Eso se adquiere con experiencia, no en los libros de autoayuda que son pasto de
tontos (perdón si insulto). Si visito bares, si bebo cerveza negra, si observo
mujeres y me deleito con culos, no implica que mi presencia allí se deba a eso,
o no en exclusiva. Voy, me quito la chamarra, me siento, como papa frita, tomo
Guinness y alterno un bourbon. Mi placer. El retorno también lo produce. Abrir
la puerta, hacer lo que quiero o quiera sin necesidad de servir a nadie, de
agasajar, quizá inútilmente, a la que visita. Llegará el tiempo. Si no viene no
hay problema. El secreto, escribí treinta años atrás, radica en estar solo.
Dana se me acerca pero es casada. Eludo el drama por más que me guste mucho y
saber que entre pieles me pondría contento. Nadia me dice de “mi” carisma, pregunta
si estoy casado. Ella sí. Otra vez, le hago el quite al drama, al llanto de
destrucción de hogares, penas, tragedias innecesarias. La paz pesa más que la
belleza. Mujeres muchas hay, como hombres, en un asunto que no debe, no puede,
ser desesperado. Enseña el silencio. La soledad juega de imprescindible
maestro.
Salí ayer,
25, a capturar imágenes y jugar con mi teléfono. Hacía frío y luego de sentarme
en la avenida abandonada, preferí retornar. Sin música no vivo, y los discos se
sucedieron. No soy descreído del amor, pero me parece que las situaciones pecan
de ambigüedades y somos fácilmente corrompidos por el fraude.
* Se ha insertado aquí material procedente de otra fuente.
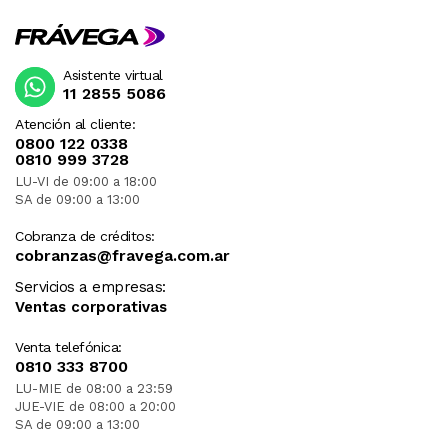
Asistente virtual
11 2855 5086
Atención al cliente:
0800 122 0338
0810 999 3728
LU-VI de 09:00 a 18:00
SA de 09:00 a 13:00
Cobranza de créditos:
cobranzas@fravega.com.ar
Servicios a empresas:
Ventas corporativas
Venta telefónica:
0810 333 8700
LU-MIE de 08:00 a 23:59
JUE-VIE de 08:00 a 20:00
SA de 09:00 a 13:00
No se trata de andar
con pies de plomo sino de sensatez, muy esquiva esta, difícil de aprehender,
pero aparece, se presenta y se acompaña de calma. ¿Por qué destruirla? Si a la
vuelta de la esquina está la Mujer, pues la disposición no mermó; solo que
ahora se hizo ausente el niño desesperado, el cantante de rancheras que a pesar
de los pistolones y las cananas llora como magdaleno.
¿Sola Navidad?
Para nada, si estoy conmigo. Y Haydn.